Federal Reserve Chairman Jerome Powell speaks at the Economic Club of New York on November 28, 2018 in New York City. Spencer Platt/Getty Images

The U.S. Federal Reserve is expected reduce the number of rate increases next year, and raise the current federal funds rate by 25 basis points to a range of 2.25-2.5 percent at its upcoming meeting Wednesday.

Twenty-five of the 26 analysts polled by International Business Times expected the central bank to raise rates on Dec. 19. One analyst did not provide forecasts on the December rate hike.

15 analysts forecast two interest rate hikes in 2019, against the Federal Open Market Committee’s (FOMC) median expectation of three rate raises given in September.

Six analysts believe that the central bank may deliver three rate rises next year; four expect only one rate hike. One analyst didn’t provide forecasts for 2019.

If the Fed does raise interest rates in its December meeting, it will be the fourth interest rate hike this year, compared to the three delivered in 2017. At the end of 2017, the rate was 1.25-1.5 percent. In September the Fed raised the rate to 2.0-2.25 percent.

The Fed started its tightening cycle in December, 2015, when the rate was pegged at 0.0-0.25 percent.

ING pointed out in a note that even market participants have grown skeptical about the course of monetary policy in 2019. ING said Fed funds futures contracts suggest the market is no longer fully pricing even one hike in 2019.

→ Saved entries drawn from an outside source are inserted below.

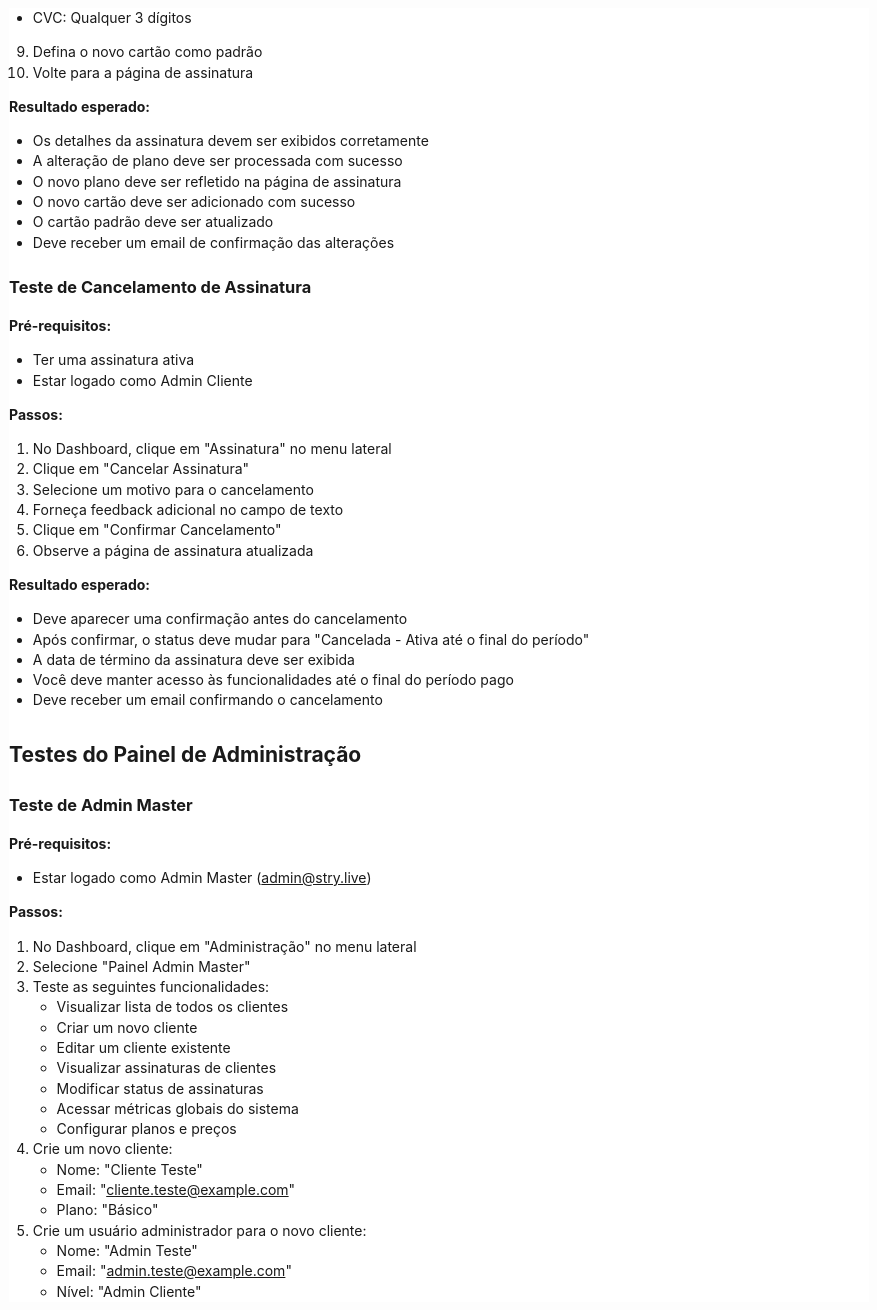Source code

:    - CVC: Qualquer 3 dígitos
9. Defina o novo cartão como padrão
10. Volte para a página de assinatura

**Resultado esperado:**
- Os detalhes da assinatura devem ser exibidos corretamente
- A alteração de plano deve ser processada com sucesso
- O novo plano deve ser refletido na página de assinatura
- O novo cartão deve ser adicionado com sucesso
- O cartão padrão deve ser atualizado
- Deve receber um email de confirmação das alterações

### Teste de Cancelamento de Assinatura

**Pré-requisitos:**
- Ter uma assinatura ativa
- Estar logado como Admin Cliente

**Passos:**
1. No Dashboard, clique em "Assinatura" no menu lateral
2. Clique em "Cancelar Assinatura"
3. Selecione um motivo para o cancelamento
4. Forneça feedback adicional no campo de texto
5. Clique em "Confirmar Cancelamento"
6. Observe a página de assinatura atualizada

**Resultado esperado:**
- Deve aparecer uma confirmação antes do cancelamento
- Após confirmar, o status deve mudar para "Cancelada - Ativa até o final do período"
- A data de término da assinatura deve ser exibida
- Você deve manter acesso às funcionalidades até o final do período pago
- Deve receber um email confirmando o cancelamento

## Testes do Painel de Administração

### Teste de Admin Master

**Pré-requisitos:**
- Estar logado como Admin Master (admin@stry.live)

**Passos:**
1. No Dashboard, clique em "Administração" no menu lateral
2. Selecione "Painel Admin Master"
3. Teste as seguintes funcionalidades:
   - Visualizar lista de todos os clientes
   - Criar um novo cliente
   - Editar um cliente existente
   - Visualizar assinaturas de clientes
   - Modificar status de assinaturas
   - Acessar métricas globais do sistema
   - Configurar planos e preços
4. Crie um novo cliente:
   - Nome: "Cliente Teste"
   - Email: "cliente.teste@example.com"
   - Plano: "Básico"
5. Crie um usuário administrador para o novo cliente:
   - Nome: "Admin Teste"
   - Email: "admin.teste@example.com"
   - Nível: "Admin Cliente"
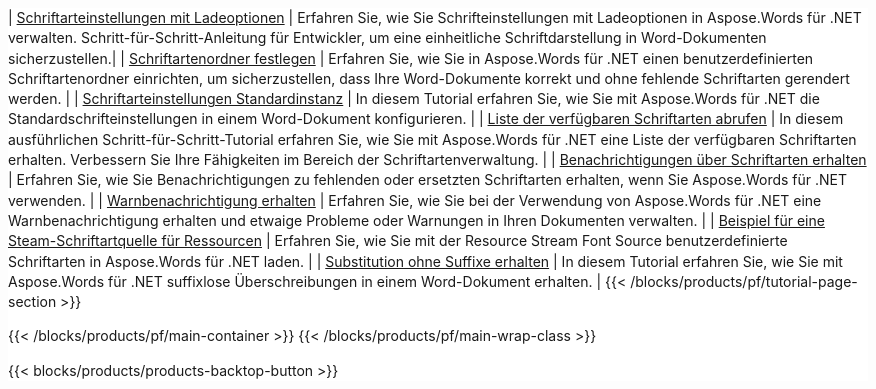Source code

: | [Schriftarteinstellungen mit Ladeoptionen](./font-settings-with-load-options/) | Erfahren Sie, wie Sie Schrifteinstellungen mit Ladeoptionen in Aspose.Words für .NET verwalten. Schritt-für-Schritt-Anleitung für Entwickler, um eine einheitliche Schriftdarstellung in Word-Dokumenten sicherzustellen.|
| [Schriftartenordner festlegen](./set-fonts-folder/) | Erfahren Sie, wie Sie in Aspose.Words für .NET einen benutzerdefinierten Schriftartenordner einrichten, um sicherzustellen, dass Ihre Word-Dokumente korrekt und ohne fehlende Schriftarten gerendert werden. |
| [Schriftarteinstellungen Standardinstanz](./font-settings-default-instance/) | In diesem Tutorial erfahren Sie, wie Sie mit Aspose.Words für .NET die Standardschrifteinstellungen in einem Word-Dokument konfigurieren. |
| [Liste der verfügbaren Schriftarten abrufen](./get-list-of-available-fonts/) | In diesem ausführlichen Schritt-für-Schritt-Tutorial erfahren Sie, wie Sie mit Aspose.Words für .NET eine Liste der verfügbaren Schriftarten erhalten. Verbessern Sie Ihre Fähigkeiten im Bereich der Schriftartenverwaltung. |
| [Benachrichtigungen über Schriftarten erhalten](./receive-notifications-of-fonts/) | Erfahren Sie, wie Sie Benachrichtigungen zu fehlenden oder ersetzten Schriftarten erhalten, wenn Sie Aspose.Words für .NET verwenden. |
| [Warnbenachrichtigung erhalten](./receive-warning-notification/) | Erfahren Sie, wie Sie bei der Verwendung von Aspose.Words für .NET eine Warnbenachrichtigung erhalten und etwaige Probleme oder Warnungen in Ihren Dokumenten verwalten. |
| [Beispiel für eine Steam-Schriftartquelle für Ressourcen](./resource-steam-font-source-example/) | Erfahren Sie, wie Sie mit der Resource Stream Font Source benutzerdefinierte Schriftarten in Aspose.Words für .NET laden. |
| [Substitution ohne Suffixe erhalten](./get-substitution-without-suffixes/) | In diesem Tutorial erfahren Sie, wie Sie mit Aspose.Words für .NET suffixlose Überschreibungen in einem Word-Dokument erhalten. |
{{< /blocks/products/pf/tutorial-page-section >}}

{{< /blocks/products/pf/main-container >}}
{{< /blocks/products/pf/main-wrap-class >}}

{{< blocks/products/products-backtop-button >}}
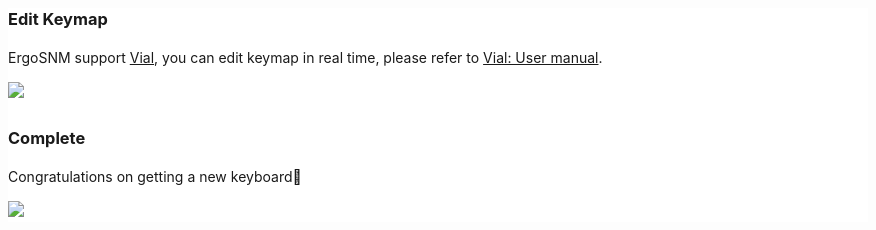 ### Edit Keymap

ErgoSNM support [Vial](https://get.vial.today/), you can edit keymap in real time, please refer to [Vial: User manual](https://get.vial.today/manual/).

[![](https://i.imgur.com/0yXPjm1.png)](https://i.imgur.com/0yXPjm1.png)

### Complete

Congratulations on getting a new keyboard🎉

![](https://i.imgur.com/ovP1uKJ.jpg)

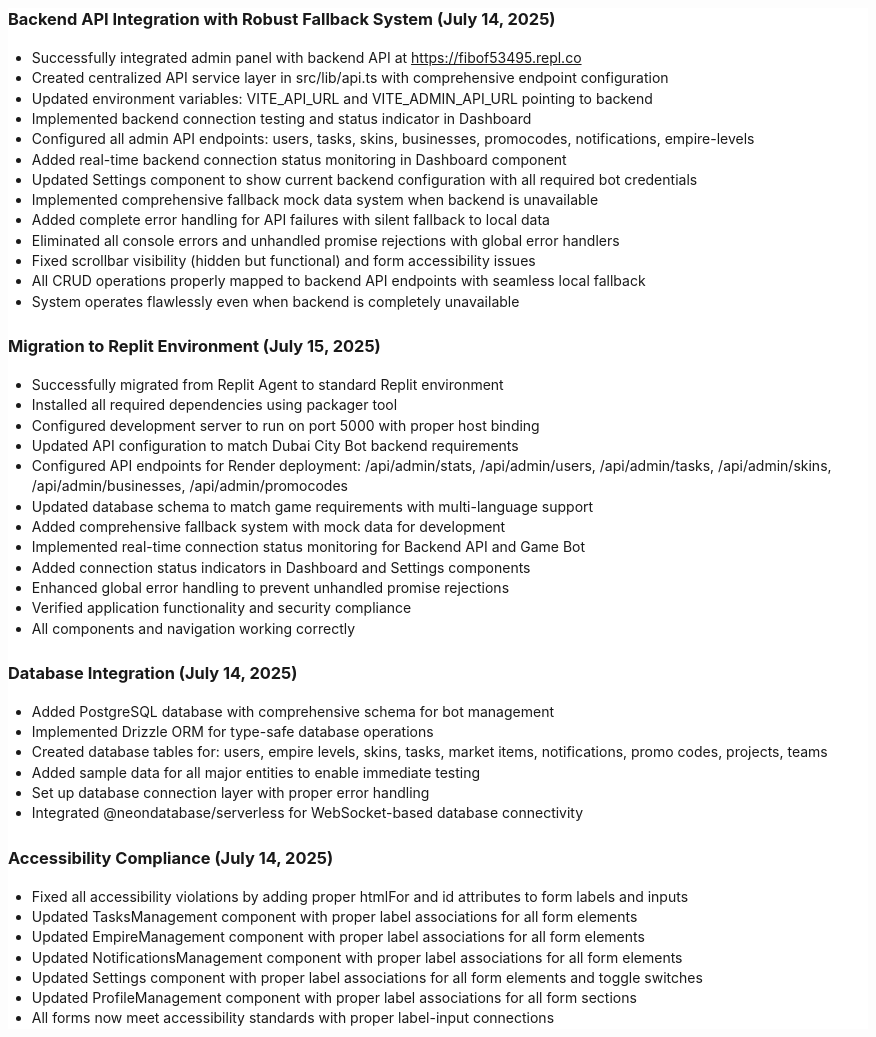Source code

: ### Backend API Integration with Robust Fallback System (July 14, 2025)
- Successfully integrated admin panel with backend API at https://fibof53495.repl.co
- Created centralized API service layer in src/lib/api.ts with comprehensive endpoint configuration
- Updated environment variables: VITE_API_URL and VITE_ADMIN_API_URL pointing to backend
- Implemented backend connection testing and status indicator in Dashboard
- Configured all admin API endpoints: users, tasks, skins, businesses, promocodes, notifications, empire-levels
- Added real-time backend connection status monitoring in Dashboard component
- Updated Settings component to show current backend configuration with all required bot credentials
- Implemented comprehensive fallback mock data system when backend is unavailable
- Added complete error handling for API failures with silent fallback to local data
- Eliminated all console errors and unhandled promise rejections with global error handlers
- Fixed scrollbar visibility (hidden but functional) and form accessibility issues
- All CRUD operations properly mapped to backend API endpoints with seamless local fallback
- System operates flawlessly even when backend is completely unavailable

### Migration to Replit Environment (July 15, 2025)
- Successfully migrated from Replit Agent to standard Replit environment
- Installed all required dependencies using packager tool
- Configured development server to run on port 5000 with proper host binding
- Updated API configuration to match Dubai City Bot backend requirements
- Configured API endpoints for Render deployment: /api/admin/stats, /api/admin/users, /api/admin/tasks, /api/admin/skins, /api/admin/businesses, /api/admin/promocodes
- Updated database schema to match game requirements with multi-language support
- Added comprehensive fallback system with mock data for development
- Implemented real-time connection status monitoring for Backend API and Game Bot
- Added connection status indicators in Dashboard and Settings components
- Enhanced global error handling to prevent unhandled promise rejections
- Verified application functionality and security compliance
- All components and navigation working correctly

### Database Integration (July 14, 2025)
- Added PostgreSQL database with comprehensive schema for bot management
- Implemented Drizzle ORM for type-safe database operations
- Created database tables for: users, empire levels, skins, tasks, market items, notifications, promo codes, projects, teams
- Added sample data for all major entities to enable immediate testing
- Set up database connection layer with proper error handling
- Integrated @neondatabase/serverless for WebSocket-based database connectivity

### Accessibility Compliance (July 14, 2025)
- Fixed all accessibility violations by adding proper htmlFor and id attributes to form labels and inputs
- Updated TasksManagement component with proper label associations for all form elements
- Updated EmpireManagement component with proper label associations for all form elements
- Updated NotificationsManagement component with proper label associations for all form elements
- Updated Settings component with proper label associations for all form elements and toggle switches
- Updated ProfileManagement component with proper label associations for all form sections
- All forms now meet accessibility standards with proper label-input connections
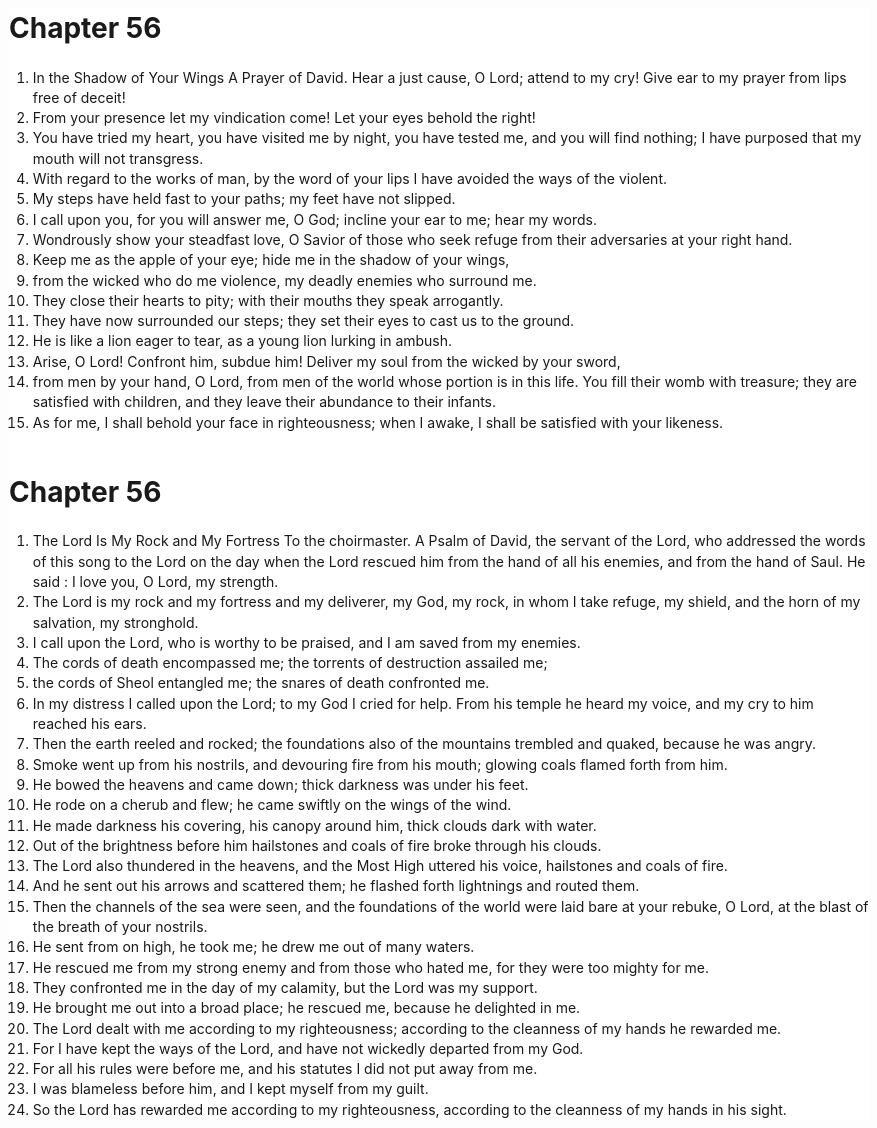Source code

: # Chapter 56

1. In the Shadow of Your Wings A Prayer of David. Hear a just cause, O Lord; attend to my cry! Give ear to my prayer from lips free of deceit!
2. From your presence let my vindication come! Let your eyes behold the right!
3. You have tried my heart, you have visited me by night, you have tested me, and you will find nothing; I have purposed that my mouth will not transgress.
4. With regard to the works of man, by the word of your lips I have avoided the ways of the violent.
5. My steps have held fast to your paths; my feet have not slipped.
6. I call upon you, for you will answer me, O God; incline your ear to me; hear my words.
7. Wondrously show your steadfast love, O Savior of those who seek refuge from their adversaries at your right hand.
8. Keep me as the apple of your eye; hide me in the shadow of your wings,
9. from the wicked who do me violence, my deadly enemies who surround me.
10. They close their hearts to pity; with their mouths they speak arrogantly.
11. They have now surrounded our steps; they set their eyes to cast us to the ground.
12. He is like a lion eager to tear, as a young lion lurking in ambush.
13. Arise, O Lord! Confront him, subdue him! Deliver my soul from the wicked by your sword,
14. from men by your hand, O Lord, from men of the world whose portion is in this life. You fill their womb with treasure; they are satisfied with children, and they leave their abundance to their infants.
15. As for me, I shall behold your face in righteousness; when I awake, I shall be satisfied with your likeness.

# Chapter 56

1. The Lord Is My Rock and My Fortress To the choirmaster. A Psalm of David, the servant of the Lord, who addressed the words of this song to the Lord on the day when the Lord rescued him from the hand of all his enemies, and from the hand of Saul. He said : I love you, O Lord, my strength.
2. The Lord is my rock and my fortress and my deliverer, my God, my rock, in whom I take refuge, my shield, and the horn of my salvation, my stronghold.
3. I call upon the Lord, who is worthy to be praised, and I am saved from my enemies.
4. The cords of death encompassed me; the torrents of destruction assailed me;
5. the cords of Sheol entangled me; the snares of death confronted me.
6. In my distress I called upon the Lord; to my God I cried for help. From his temple he heard my voice, and my cry to him reached his ears.
7. Then the earth reeled and rocked; the foundations also of the mountains trembled and quaked, because he was angry.
8. Smoke went up from his nostrils, and devouring fire from his mouth; glowing coals flamed forth from him.
9. He bowed the heavens and came down; thick darkness was under his feet.
10. He rode on a cherub and flew; he came swiftly on the wings of the wind.
11. He made darkness his covering, his canopy around him, thick clouds dark with water.
12. Out of the brightness before him hailstones and coals of fire broke through his clouds.
13. The Lord also thundered in the heavens, and the Most High uttered his voice, hailstones and coals of fire.
14. And he sent out his arrows and scattered them; he flashed forth lightnings and routed them.
15. Then the channels of the sea were seen, and the foundations of the world were laid bare at your rebuke, O Lord, at the blast of the breath of your nostrils.
16. He sent from on high, he took me; he drew me out of many waters.
17. He rescued me from my strong enemy and from those who hated me, for they were too mighty for me.
18. They confronted me in the day of my calamity, but the Lord was my support.
19. He brought me out into a broad place; he rescued me, because he delighted in me.
20. The Lord dealt with me according to my righteousness; according to the cleanness of my hands he rewarded me.
21. For I have kept the ways of the Lord, and have not wickedly departed from my God.
22. For all his rules were before me, and his statutes I did not put away from me.
23. I was blameless before him, and I kept myself from my guilt.
24. So the Lord has rewarded me according to my righteousness, according to the cleanness of my hands in his sight.
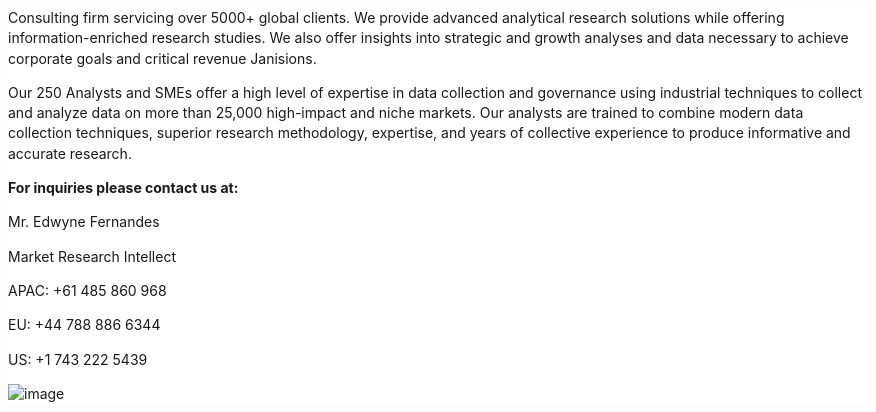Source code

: Consulting firm servicing over 5000+ global clients. We provide advanced analytical research solutions while offering information-enriched research studies.&nbsp;</span>We also offer insights into strategic and growth analyses and data necessary to achieve corporate goals and critical revenue Janisions.</p><p><span class="">Our 250 Analysts and SMEs offer a high level of expertise in data collection and governance using industrial techniques to collect and analyze data on more than 25,000 high-impact and niche markets. Our analysts are trained to combine modern data collection techniques, superior research methodology, expertise, and years of collective experience to produce informative and accurate research.</span></p><p><strong>For inquiries please contact us at:</strong></p><p>Mr. Edwyne Fernandes</p><p>Market Research Intellect</p><p>APAC: +61 485 860 968</p><p>EU: +44 788 886 6344</p><p>US: +1 743 222 5439</p>
![image](https://github.com/user-attachments/assets/c0d67879-11b1-4105-9e10-53800c49a20b)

Bank of America expects the Federal Reserve to align its messaging in line with its objective of assuring a soft landing for the economy. The advisory firm said in a note: “We expect the messaging from the FOMC at the December meeting to continue to be dovish as they pull back on forward guidance for the path of policy and shift to a more data dependent central bank. The Fed's outlook should still call for above trend growth and steady inflation but the shift in tone and messaging is consistent with a Committee that wants a soft landing for the economy.”

ING pointed to headwinds the economy will face next year that may force the central bank to moderate its stance on interest rate hikes. “The lagged effects of higher interest rates and the stronger dollar are increasingly being felt while the support from this year’s fiscal stimulus will fade. 30-year fixed-term mortgage rates are now above 5 percent and home sales are slowing, which has negative implications for construction spending and associated retail activity next year (furniture and furnishings etc). Investment spending growth also appears to be softening despite the large corporation tax cut.”

ING also said President Donald Trump’s criticism of the monetary policy was leading to the softer tone from the central bankers. In an interview with Reuters, President Trump said that he needed flexibility of lower interest rates to support the broader U.S. economy as he fights a growing trade battle against China.

In a speech at the New York Economics Club on Nov. 28, Fed Chair Jerome Powell reignited speculations on the neutral fed funds rate and natural rate of employment, saying the current interest rates are “just below” neutral.

Merrion Capital’s chief economist Alan McQuaid, one of the four analysts who think the Fed will raise rates only once next year (in March), said, “The global economic/geopolitical background is turning more negative as the days go by and the Fed is aware of this. We will see an increase next week but the risks for 2019 are tilted to the downside, with the possibility that the US central bank could sit on the fence for the whole year.”’s chief market analyst Patrick O’Hare noted that the ongoing trade negotiations will have an impact on the course of the Federal Reserve’s monetary policy. “Rate-hike expectations will be subject to change, pending the outcome of U.S.-China trade negotiations,” he said.